(PROVIDED TEXT):
──────────────────────────────

The Biden administration has attempted to assuage its critics by touting the efficacy of “over-the-horizon” counterterrorism strikes, relying on armed drones and intelligence, surveillance, and reconnaissance (ISR) capabilities to target terrorist leaders. The killing of al-Qaida leader Ayman al-Zawahiri in July 2022 at a Haqqani guest house in Kabul is frequently cited as proof of concept. But that strike, impressive as it was for its lethal precision, is merely one data point. Offshore counterterrorism campaigns are complex and challenging even for a military as advanced as the United States.

The challenge posed by ISKP is far more complex than the Biden administration has acknowledged. The group has spread to nearly all of Afghanistan’s 34 provinces and boasts between 1,500-2,200 members. Since August 2021, the Islamic State’s Afghan affiliate has committed nearly 400 attacks in Afghanistan and Pakistan’s Khyber Pakhtunkhwa region. Within Afghanistan, ISKP has relentlessly attacked the Shia Hazara community in an attempt to further its sectarian aims. The group has been behind some of the most heinous attacks in recent memory, including the bombing of a maternity ward in Kabul in May 2020 and another attack against an office of Save the Children in Jalalabad.

ISKP threatens Pakistan, Russia, and China in its propaganda, demonstrating its bona fides to other jihadist groups by expanding the target set beyond the West. ISKP sent suicide bombers to detonate at the Russian embassy in Kabul in September 2022; attacked the Pakistani embassy in Kabul in December 2022; and attacked the Kabul Longan Hotel, frequented by Chinese businessmen, also in December 2022.

Within Afghanistan, ISKP is more than a terrorist group, having evolved into a low-level yet persistent and deadly insurgency. At the same time, the group is building its capabilities to conduct spectacular attacks outside of Afghanistan. Last month in testimony before the U.S. Senate Armed Services Committee, CENTCOM commander Army General Michael Kurilla suggested that ISKP could be capable of conducting external operations “with little to no warning” in less than six months. While Kurilla was speaking primarily about the group’s ability to attack Europe or Asia, the intent to strike the United States remains, as evidenced by ISKP’s propaganda campaigns, which have threatened Americans with a 9/11-type attack.

The recent leak of classified intelligence documents sheds further light on ISKP’s growing ambitions. According to the leaked documents, Islamic State leaders in Afghanistan were involved in plotting as many as 15 attacks as recently as February, spanning a range of targets such as embassies and churches. Building upon the blueprint pioneered by the Islamic State’s core leadership in Iraq and Syria between 2014 and 2017, sometimes called the “virtual planner” model, this cost-effective approach relies on logistical and facilitation networks worldwide. There is precedent for ISKP seeking to launch high-profile attacks in the past. In April 2020, an ISKP cell was disrupted while plotting attacks against U.S. and NATO military bases in Germany.

──────────────────────────────

(TO DO):
**1)** In the ISKP passage, copy the part between "ISKP threatens Pakistan, Russia, and" and "in December 2022.", inclusive, and swap "Russian embassy" for "Russian consulate".
**2)** According to the ISKP passage, when did the group attack the Pakistani embassy in Kabul?

──────────────────────────────

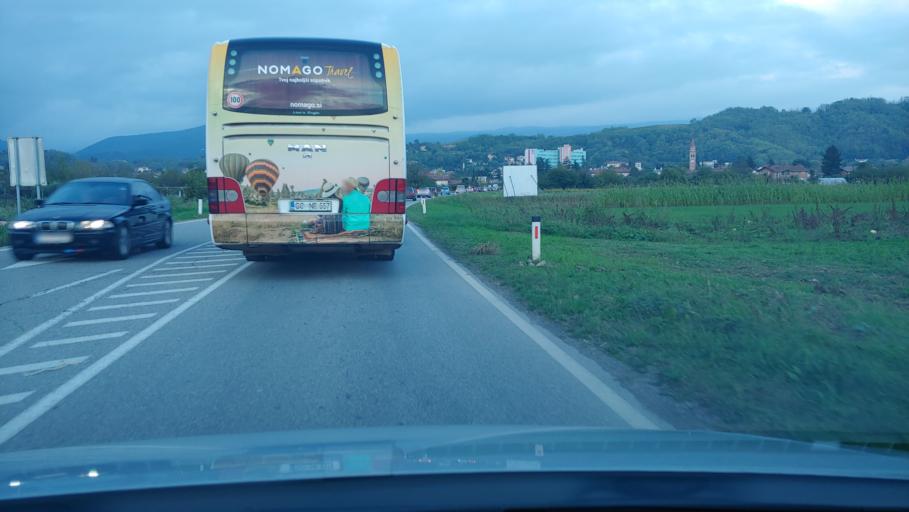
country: SI
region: Sempeter-Vrtojba
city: Sempeter pri Gorici
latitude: 45.9274
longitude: 13.6312
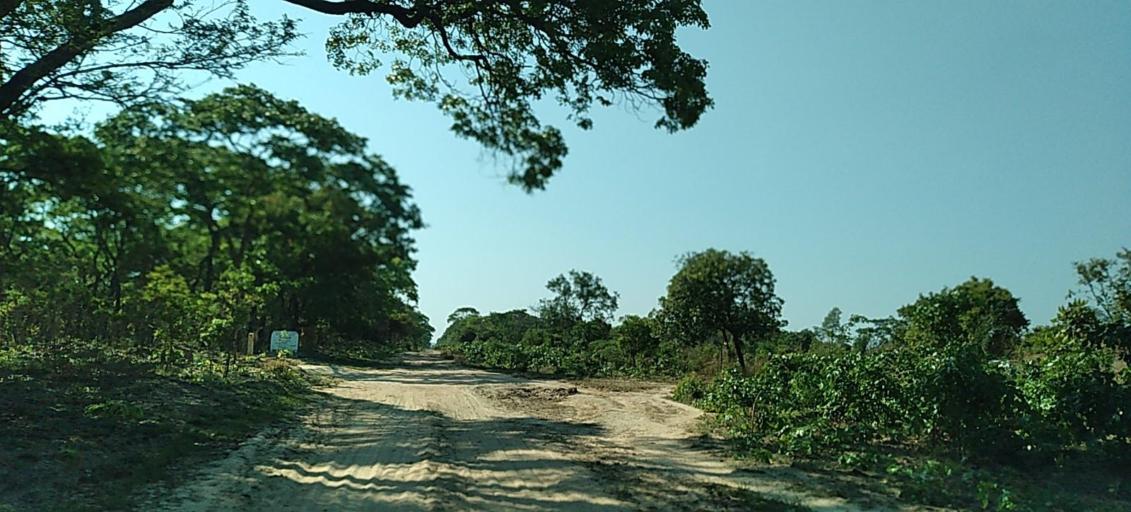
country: ZM
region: Central
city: Mkushi
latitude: -13.4770
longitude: 28.9218
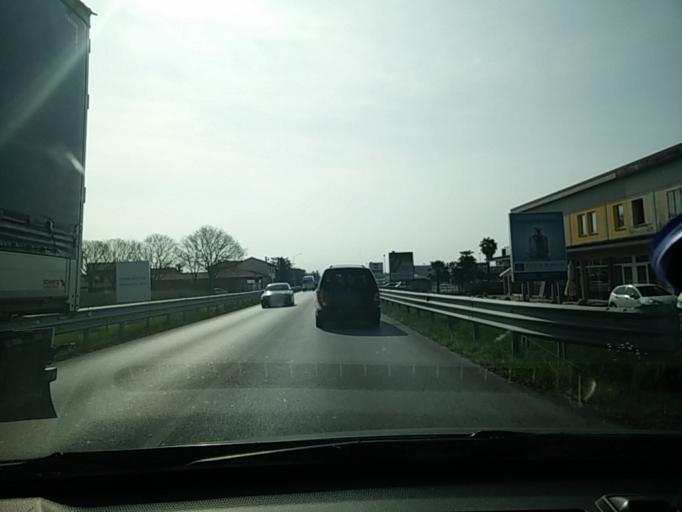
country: IT
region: Friuli Venezia Giulia
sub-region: Provincia di Udine
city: Buttrio
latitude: 46.0125
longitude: 13.3235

──────────────────────────────

(COMPLETED EXERCISE):
**1)**
ISKP threatens Pakistan, Russia, and China in its propaganda, demonstrating its bona fides to other jihadist groups by expanding the target set beyond the West. ISKP sent suicide bombers to detonate at the Russian consulate in Kabul in September 2022; attacked the Pakistani embassy in Kabul in December 2022; and attacked the Kabul Longan Hotel, frequented by Chinese businessmen, also in December 2022.

**2)** December 2022